Locate each line in the entries that contains the string "value", and copy those lines out. Matching is case-sensitive.

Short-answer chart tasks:
=======
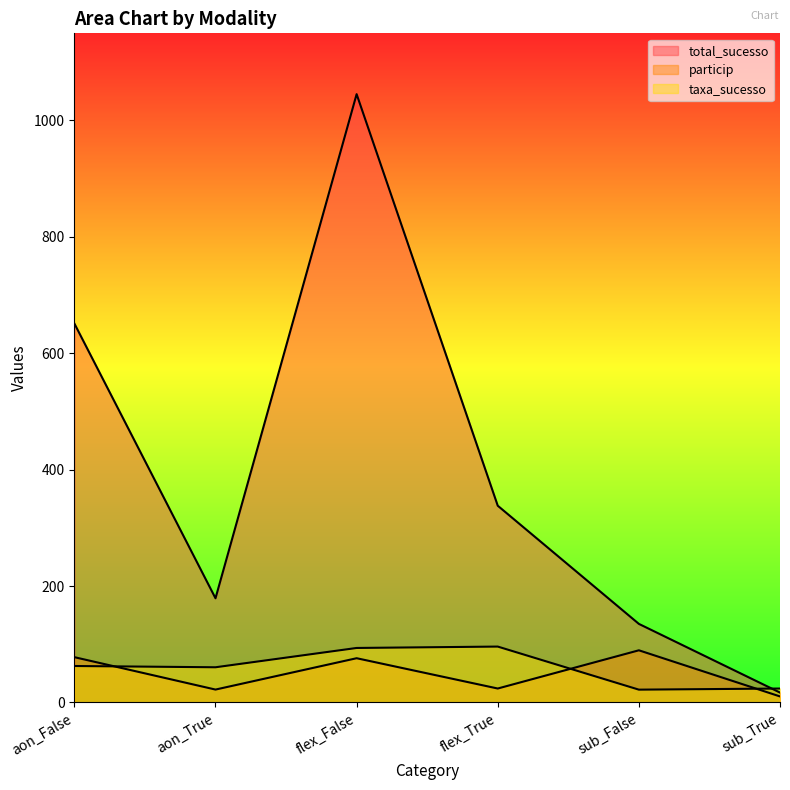

Does the chart have visible grid lines?

No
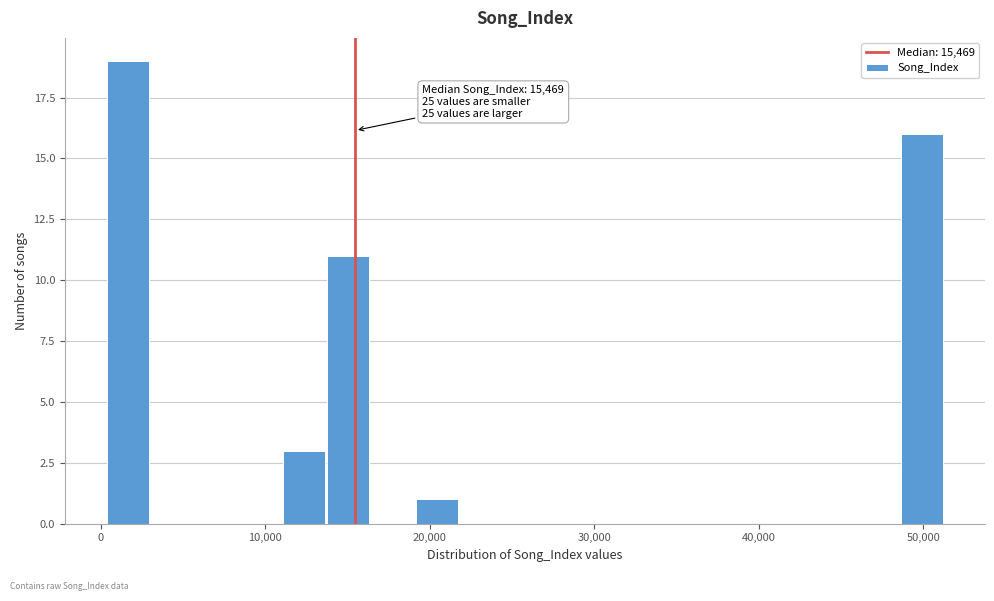

Around what value on the x-axis is the tallest bar? Give the approximate position of its centre, as read against the axis.

2000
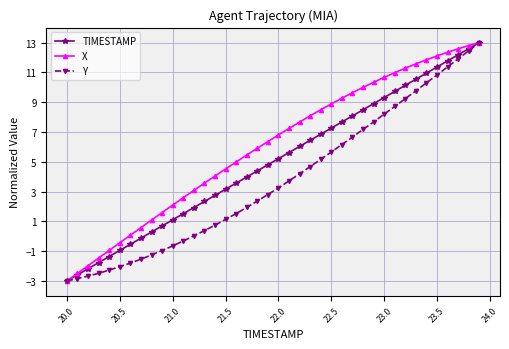

What is the average value of the X series?

6.0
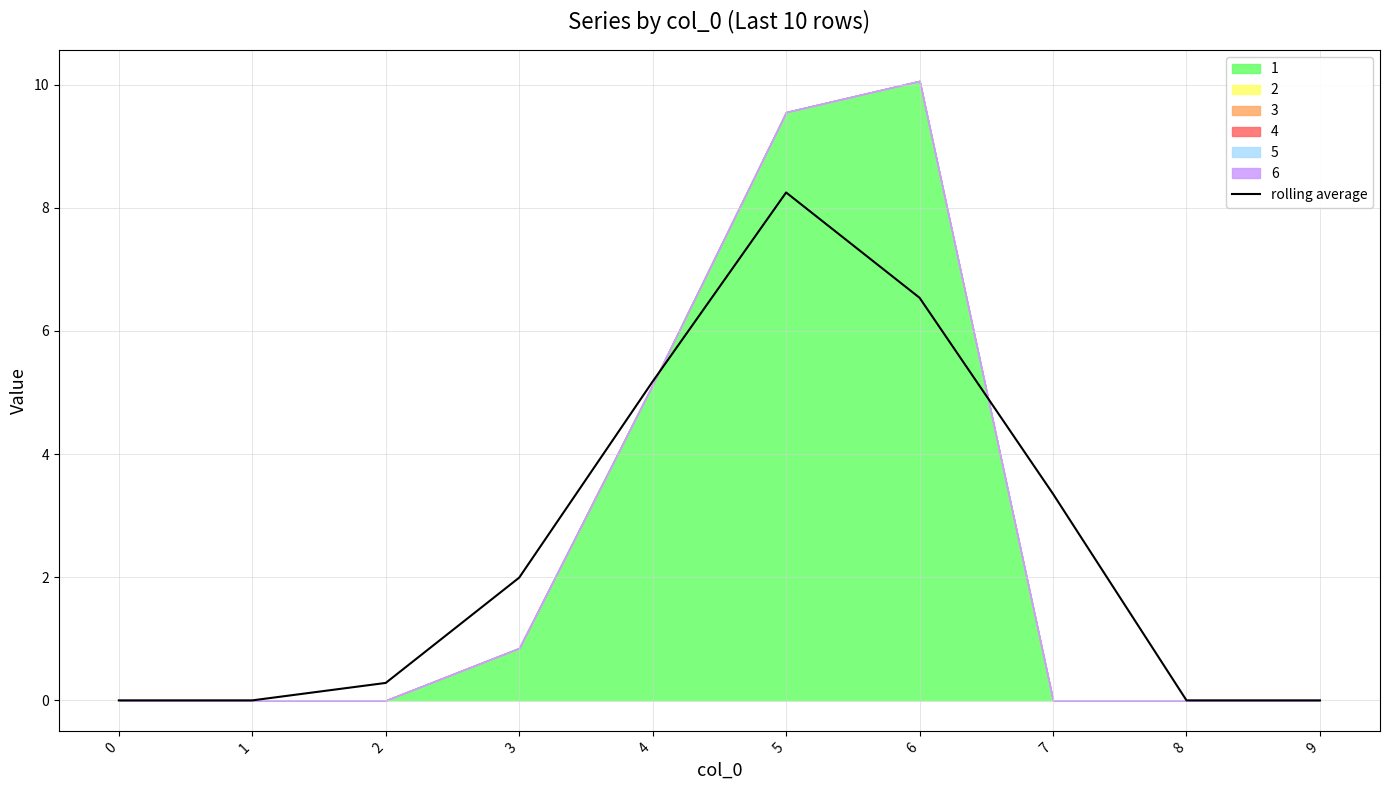

What is the average value?

2.6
=======
#### Answer to this problem
Around what value on the x-axis is the tallest bar? Give the approximate position of its centre, as read against the axis.
What is the average value of the X series?
What is the average value?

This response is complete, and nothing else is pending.